MHP lideri Bahçeli'nin elinin öpülmesine ilişkin görüntüye tepki gösteren Özgür Özel, "Dün gördüğüm bir şaşkına da şunu söylüyorum ki; sen devletin polisi olmayı yanlış anlamışsın, yanlış devletin eline sarılmışsın. Bir siyasiye saygı gösterilmesi eyvallah. O siyasinin bunu nasıl karşıladığı, neye ne kadar izin verdiği kendi tercihidir. Ama bu devletten maaş alan, bu milletin tamamı için görev yapması gereken, üzerinde üniformasıyla, yetkisiyle olan birilerinin bu ülkede siyasetin bir kısmının, küçük bir kısmının temsiline eğilmesini, el etek öpmesini asla kabul etmiyoruz, nokta.
Ben, bir devlet memurunun, bir siyasi liderin eline sarılmasında, muhatap hangimiz olursa olsun o devlet memuruna üstlendiği vazifenin gereğini hatırlatmayı doğru bulurum. Onun dışındaki her türlü yaklaşım, çok kutsadığınız ve esasen saygıda ve bağlılıkta bizden çok geride olduğunuz, bu devletin dibine dinamit koymaktır. Bunu yapmaya kimsenin hakkı yok. Polis hepimizin polisidir, asker hepimizin askerdir. Türkiye Cumhuriyeti hepimizindir. Kimsenin tapulu malı değildir" dedi.

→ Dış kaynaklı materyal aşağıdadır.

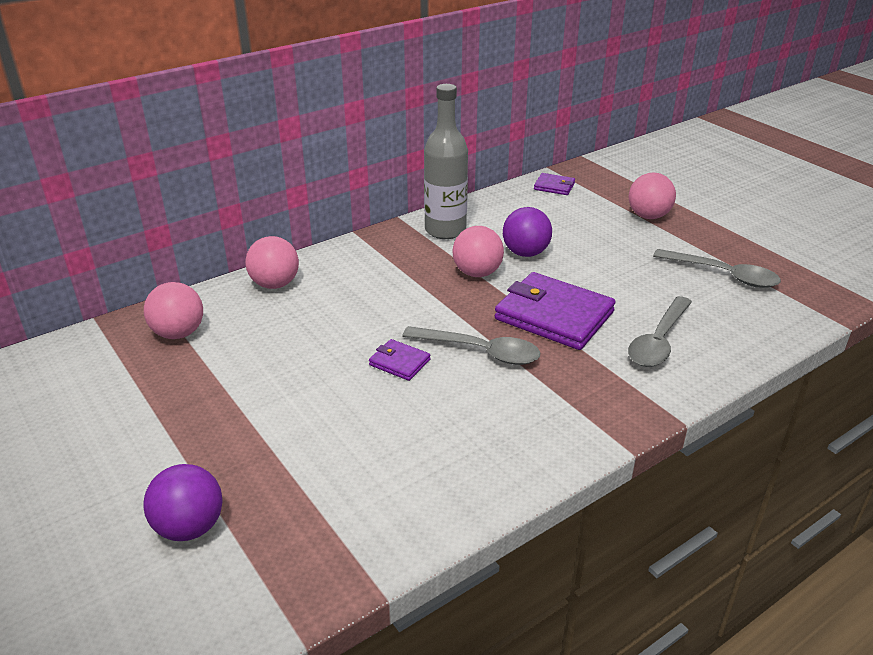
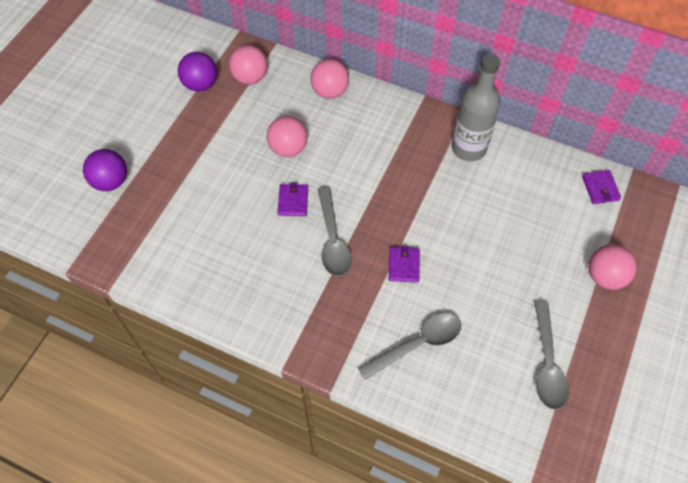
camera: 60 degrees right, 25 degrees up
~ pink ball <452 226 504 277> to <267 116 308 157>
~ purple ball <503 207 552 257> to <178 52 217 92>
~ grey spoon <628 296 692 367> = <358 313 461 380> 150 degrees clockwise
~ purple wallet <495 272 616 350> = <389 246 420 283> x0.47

İzmir Konak'ta sokakta elektrik akımına kapılarak hayatlarını kaybeden Özge Ceren Deniz ve İnanç Öktemay'ı hatırlatan Özel, "Bu konuda kusru olan kim varsa cezalandırılacak. Ailelerin yanında adaleti arayanlardan olacağız. CHP Genel Başkanı olarak söz veriyorum" dedi.
Özel, şöyle devam etti: "Bu meseleyle ilgili grup başkanvekillerimiz dün bir çalışma yaptılar. Bir araştırma komisyonu kurulmasını istediler. Elektrik özelleştirilmesi, denetimsiz elektrik şirketleri, belediyelerle şirketler arasında ortaya çıkan sorunlar... Bunun için hep birlikte çalışacağız. AK Parti ve MHP belki de ucu bizim belediyeye dokunacak, kaldırın elleri engelleyelim ölümleri.
Bir yandan da şu adaletsizliğe söyleyecek bir çift sözümüz de var. Memleket dünyanın en tuhaf ölümlerinin ülkesidir. Ölümlü iş kazalarında dünya birincisi. Birinciyiz. 100 bin kişiye düşen iş kazasından ölümde de Malezya'dan sonra 2.'yiz."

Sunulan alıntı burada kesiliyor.